Scene da un matrimonio (Scener ur ett äktenskap) era in principio un progetto per la televisione di Bergman del 1973, per la durata di 281’ divisi in sei capitoli. Levi manipola la durata, e il suo Scene da un matrimonio diventa una serie di 200’ e cinque episodi.
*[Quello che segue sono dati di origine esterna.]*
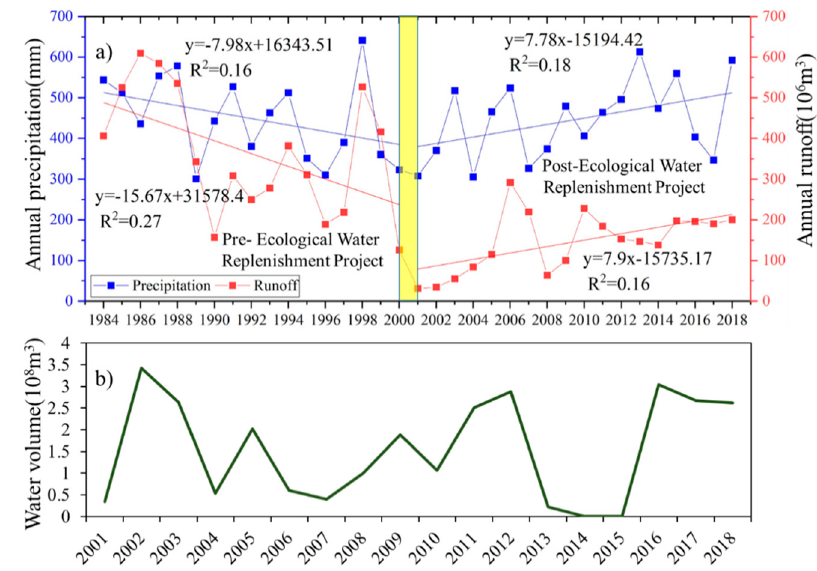
Figure 7. Time series of annual ( a ) runoff, precipitation, and ( b ) replenishment volume in the Zhalong wetland.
Anche la storia subisce lievi cambiamenti, e probabilmente è qui che Levi ha dato il meglio nella scrittura.
Parlare di matrimonio oggi potrebbe sembrare inattuale e abusato, molto meno farlo relazionandolo con l’evoluzione delle coppie oggi.
Il poliamore, la consulenza coniugale, ma anche l’aborto, la parità dei ruoli, la fecondazione in vitro e la genitorialità elettiva, l’affido condiviso, la famiglia allargata: un materiale esplosivo, che Levi decide di trattare attraverso i dialoghi di marito e moglie che si ritrovano in crisi dopo dieci anni di un rapporto che sembrava di successo.
Levi sposta il baricentro dall’uomo alla donna: se nell’originale di Bergman a decidere di lasciare il coniuge, quindi a dare il via alla storia, era il marito Erland Josephson, questa volta è la moglie Jessica Chastain, invertendo di fatto i ruoli che vedevano Liv Ullmann donna tradita e adesso Oscar Isaac uomo disilluso.
L’adattamento è allora indolore, acquistando spessore e credibilità in alcuni passaggi: certo che Levi non raggiunga i risultati formali di Bergman, ma Isaac e Chastain sono talmente impregnati degli umori dei loro personaggi che Scene da un matrimonio diventa realmente una seduta di terapia.
Sfiancante, opprimente, malinconica, lacerante: la visione dei cinque episodi quasi uno di seguito all’altro, così come predisposta a Venezia 78, restituisce il senso emotivo dell’opera, mostrando un regista e uno sceneggiatore in stato di grazia (Hagai Levi), e due attori di monumentale intensità.
Che a tratti sembrano davvero avvicinarsi al senso profondo, desolante, potente e misterioso dell’amore.
Credi che viviamo in una totale confusione? Credi che dentro di noi si abbia paura perché non sappiamo dove aggrapparci? Non si è perso qualcosa di importante? Credo che in fondo c’è il rimpianto di non aver amato nessuno e che nessuno mi abbia amato.